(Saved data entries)

*** Begin section ***

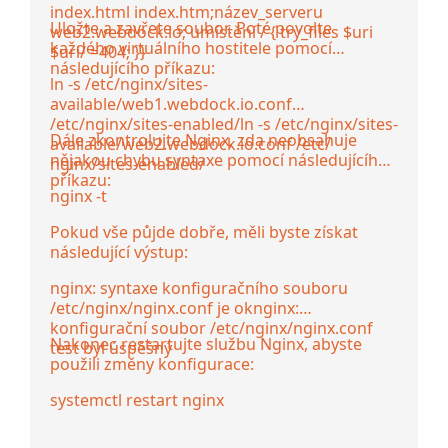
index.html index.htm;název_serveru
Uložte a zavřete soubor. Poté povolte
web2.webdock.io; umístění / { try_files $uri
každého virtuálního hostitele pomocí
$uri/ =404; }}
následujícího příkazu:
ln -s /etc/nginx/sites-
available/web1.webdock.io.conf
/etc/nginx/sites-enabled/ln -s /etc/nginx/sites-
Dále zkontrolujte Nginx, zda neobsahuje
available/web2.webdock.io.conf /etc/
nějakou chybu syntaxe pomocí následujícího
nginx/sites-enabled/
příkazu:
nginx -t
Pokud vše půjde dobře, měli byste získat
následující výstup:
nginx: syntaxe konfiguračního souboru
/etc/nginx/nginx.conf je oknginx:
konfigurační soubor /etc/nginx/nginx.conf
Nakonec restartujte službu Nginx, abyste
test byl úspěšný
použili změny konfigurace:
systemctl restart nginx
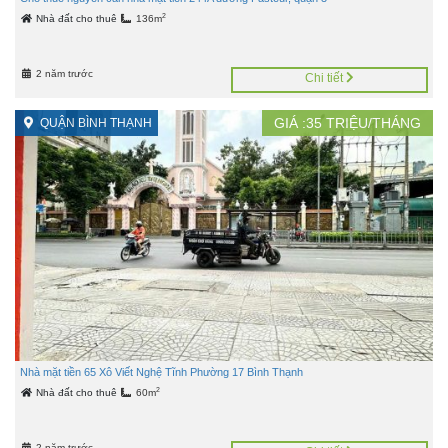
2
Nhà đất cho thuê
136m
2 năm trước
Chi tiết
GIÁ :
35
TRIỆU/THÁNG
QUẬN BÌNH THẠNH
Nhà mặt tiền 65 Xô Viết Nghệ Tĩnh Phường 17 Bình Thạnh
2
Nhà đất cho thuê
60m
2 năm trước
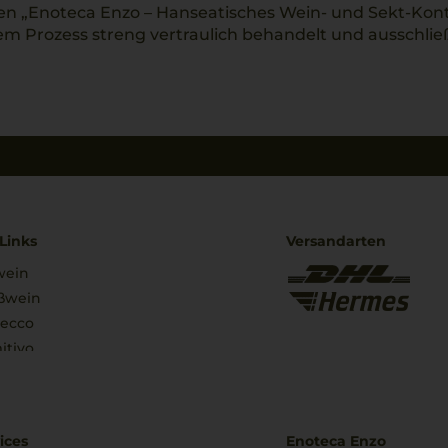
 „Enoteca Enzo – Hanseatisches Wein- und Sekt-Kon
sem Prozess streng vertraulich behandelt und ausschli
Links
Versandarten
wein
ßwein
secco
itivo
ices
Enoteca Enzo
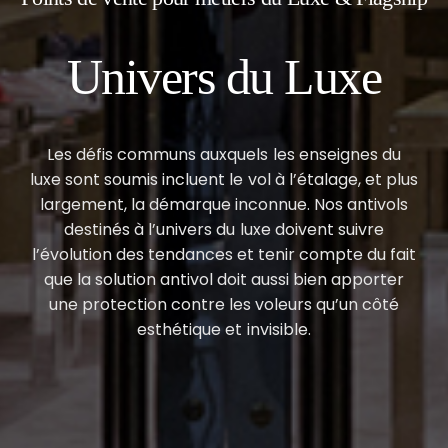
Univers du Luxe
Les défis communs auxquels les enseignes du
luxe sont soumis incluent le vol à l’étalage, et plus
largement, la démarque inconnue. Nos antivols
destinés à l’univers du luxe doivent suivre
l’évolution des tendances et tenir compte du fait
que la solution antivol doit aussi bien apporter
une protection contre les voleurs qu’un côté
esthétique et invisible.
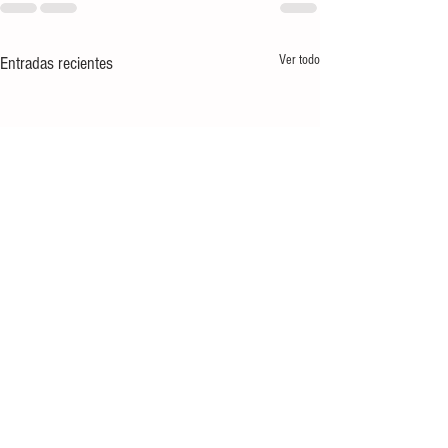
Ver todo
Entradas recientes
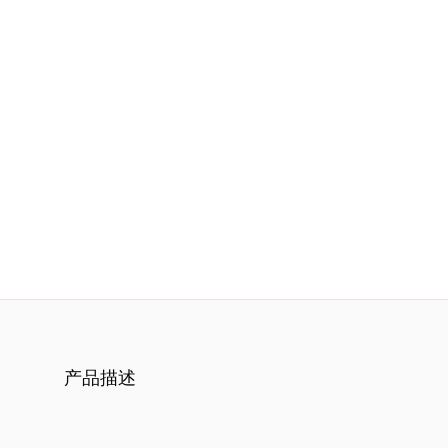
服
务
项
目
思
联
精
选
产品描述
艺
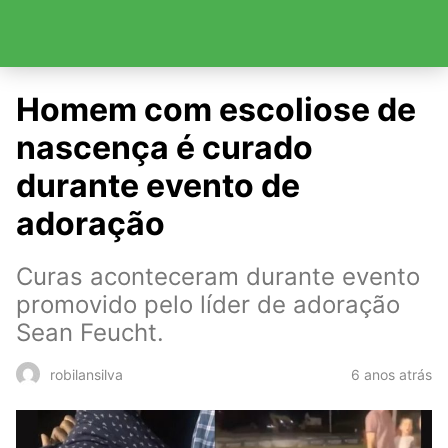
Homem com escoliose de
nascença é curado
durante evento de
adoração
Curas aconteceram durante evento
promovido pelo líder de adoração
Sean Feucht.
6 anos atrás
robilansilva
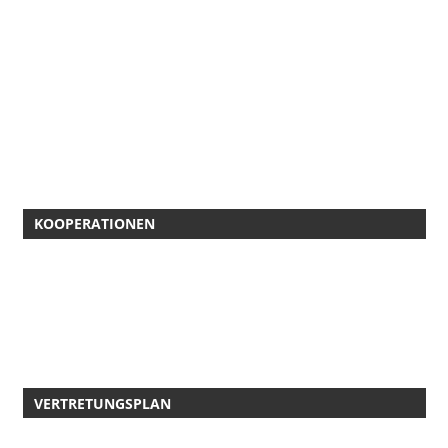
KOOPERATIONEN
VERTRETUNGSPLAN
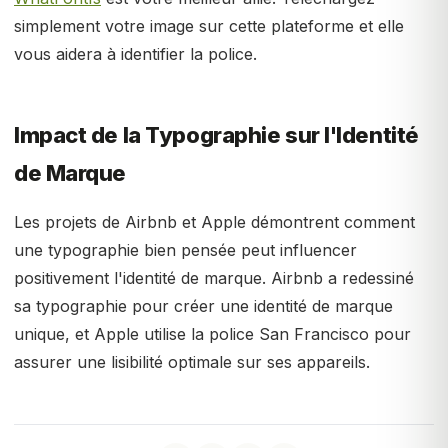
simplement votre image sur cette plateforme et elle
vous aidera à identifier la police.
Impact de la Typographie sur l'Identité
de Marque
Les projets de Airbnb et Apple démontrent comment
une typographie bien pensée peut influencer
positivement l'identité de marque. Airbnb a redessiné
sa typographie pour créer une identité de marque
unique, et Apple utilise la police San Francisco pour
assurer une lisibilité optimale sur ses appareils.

*** End section ***
*** Begin section ***

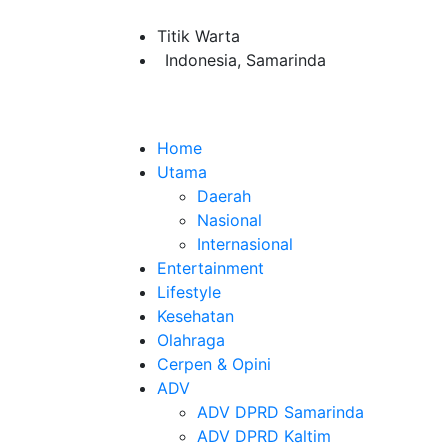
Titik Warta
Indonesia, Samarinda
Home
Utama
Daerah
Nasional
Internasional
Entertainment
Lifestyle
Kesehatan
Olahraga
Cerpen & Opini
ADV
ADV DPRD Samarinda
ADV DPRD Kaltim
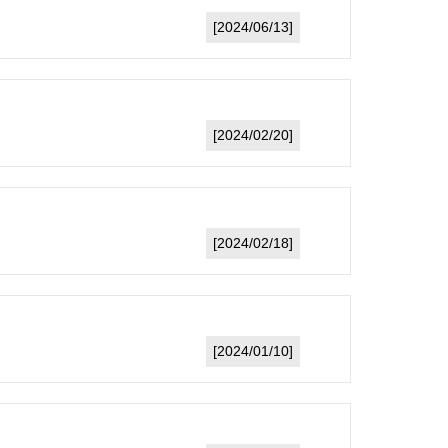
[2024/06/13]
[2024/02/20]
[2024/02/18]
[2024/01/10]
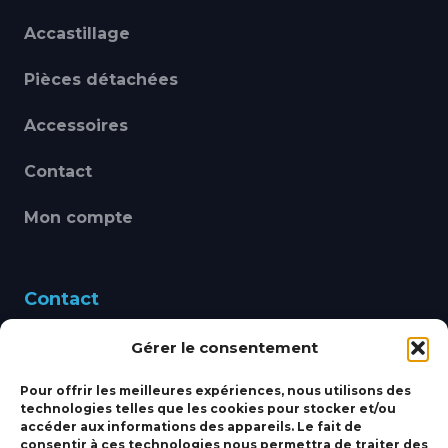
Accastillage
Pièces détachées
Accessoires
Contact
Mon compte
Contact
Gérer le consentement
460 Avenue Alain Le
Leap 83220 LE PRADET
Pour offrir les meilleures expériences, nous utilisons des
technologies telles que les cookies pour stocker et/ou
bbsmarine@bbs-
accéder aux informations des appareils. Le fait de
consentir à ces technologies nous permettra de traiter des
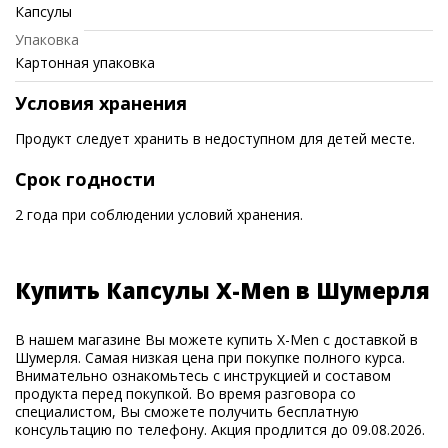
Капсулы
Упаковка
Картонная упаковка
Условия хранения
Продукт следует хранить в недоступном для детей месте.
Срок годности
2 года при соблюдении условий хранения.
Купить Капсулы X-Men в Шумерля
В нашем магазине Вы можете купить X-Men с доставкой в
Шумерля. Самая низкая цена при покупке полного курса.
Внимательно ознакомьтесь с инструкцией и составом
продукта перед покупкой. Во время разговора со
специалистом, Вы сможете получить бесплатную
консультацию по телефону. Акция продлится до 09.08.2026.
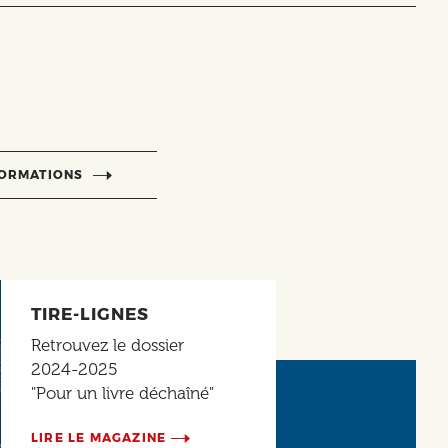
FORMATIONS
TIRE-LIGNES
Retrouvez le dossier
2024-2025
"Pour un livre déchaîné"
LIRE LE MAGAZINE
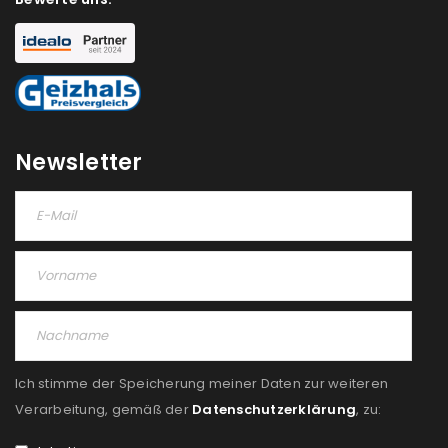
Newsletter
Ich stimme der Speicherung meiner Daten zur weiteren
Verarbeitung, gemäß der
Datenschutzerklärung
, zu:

*** End section ***

▶ _Task directions_: What lines above hold the word "fait"? List them all.

▶ _Your response_:
l’évolution des tendances et tenir compte du fait
accéder aux informations des appareils. Le fait de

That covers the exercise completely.